When piston rings are damaged, the cylinder will not be able to maintain the same level of compression.
4) Valves Not Fully Seated
All the cylinders in an engine have intake and exhaust valves. The intake valve is where fuel and air flow into before they enter the cylinders. After they’re mixed together, the combustion process takes place and causes exhaust fumes to come out of it.
If a valve is unable to seat properly, the compression stroke will not be adequately sealed off, allowing some of the air-fuel mixture to escape the combustion chamber. This may happen for a variety of reasons, including carbon buildup around the valve seats, a bent valve, worn valve guide seals, or other damage to the valve itself.
5) Bad Head Gasket
The head gasket exists on the cylinder head area. This is another component which helps keep carbon gases trapped in the cylinder.
If the head gasket fails, combustion gases may have an additional place they could leak out of the combustion chamber.
Will an Engine Run With Low Compression?
Many engines will run with low compression, but they often won’t run very well. They certainly won’t make the level of power they were designed to, as not all of the air-fuel mixture is burning like it’s supposed to.
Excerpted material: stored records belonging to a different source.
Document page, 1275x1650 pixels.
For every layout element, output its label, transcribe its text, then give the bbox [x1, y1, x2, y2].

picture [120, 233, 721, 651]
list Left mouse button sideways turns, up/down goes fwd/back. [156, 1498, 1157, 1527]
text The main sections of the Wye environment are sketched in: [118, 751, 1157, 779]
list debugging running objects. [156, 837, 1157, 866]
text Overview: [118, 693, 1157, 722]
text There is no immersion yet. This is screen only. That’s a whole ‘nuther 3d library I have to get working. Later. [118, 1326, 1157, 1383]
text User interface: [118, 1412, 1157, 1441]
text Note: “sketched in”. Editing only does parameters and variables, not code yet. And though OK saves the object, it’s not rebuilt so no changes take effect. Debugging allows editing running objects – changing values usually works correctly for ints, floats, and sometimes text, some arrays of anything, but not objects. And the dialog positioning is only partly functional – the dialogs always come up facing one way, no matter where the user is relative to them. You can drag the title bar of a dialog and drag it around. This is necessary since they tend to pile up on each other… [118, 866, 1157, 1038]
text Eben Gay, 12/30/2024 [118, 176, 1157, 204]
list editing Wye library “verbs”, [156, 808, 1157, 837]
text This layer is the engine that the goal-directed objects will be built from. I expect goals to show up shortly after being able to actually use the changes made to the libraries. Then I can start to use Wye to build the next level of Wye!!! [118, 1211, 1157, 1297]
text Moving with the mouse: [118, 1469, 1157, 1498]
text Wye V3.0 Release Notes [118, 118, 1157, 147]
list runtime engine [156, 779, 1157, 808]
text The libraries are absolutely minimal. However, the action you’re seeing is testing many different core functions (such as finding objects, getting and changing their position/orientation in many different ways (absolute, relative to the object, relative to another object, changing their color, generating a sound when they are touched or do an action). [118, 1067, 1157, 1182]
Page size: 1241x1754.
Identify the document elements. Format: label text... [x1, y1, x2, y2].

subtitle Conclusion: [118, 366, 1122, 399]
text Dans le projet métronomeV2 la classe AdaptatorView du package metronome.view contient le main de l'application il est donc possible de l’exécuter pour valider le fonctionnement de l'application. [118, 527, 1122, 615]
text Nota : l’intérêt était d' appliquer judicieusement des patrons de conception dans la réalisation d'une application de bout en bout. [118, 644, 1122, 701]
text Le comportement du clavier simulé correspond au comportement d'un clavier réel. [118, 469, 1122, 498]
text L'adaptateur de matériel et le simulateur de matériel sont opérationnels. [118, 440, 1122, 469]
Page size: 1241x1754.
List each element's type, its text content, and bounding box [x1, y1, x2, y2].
If you have low compression, you may have trouble starting your vehicle. Some engines are even harder to start once they’ve reached operating temperature, such as low compression rotary engines.
How To Check Engine Compression
If you suspect that you have low engine compression, you will need to use a compression gauge to verify this. These gauges can be picked up relatively inexpensively, and you can perform this test yourself in about an hour if you wish. Having a shop perform a compression test for you will cost between $150 and $250.
Performing a compression test is fairly straightforward, but the process differs slightly for each vehicle. For each cylinder, pull one spark plug and screw the compression gauge into the spark plug hole. Next, disable the fuel and ignition systems, then crank the engine for several seconds. Immediately check the compression gauge after you finish cranking.
Each vehicle will have slightly different ideal compression numbers (noted in the factory service manual) but as a rule of thumb, all cylinder pressures should be within about 10% of each other.
If one cylinder is much lower than the others, this may indicate a compression issue on that cylinder. More troubleshooting is needed to determine the exact cause of the problem. A good next step would be a leak down test so you can determine exactly where the gases are escaping.
Some vehicles allow you to disable the fuel system by holding the gas pedal all the way down while you crank the engine. You’ll want to make sure you don’t forget this step so you don’t accidentally flood your engine. To learn this and other specific steps to take for your vehicle, it’s best to reference the factory service manual. Online forums for your make and model may be of some help as well.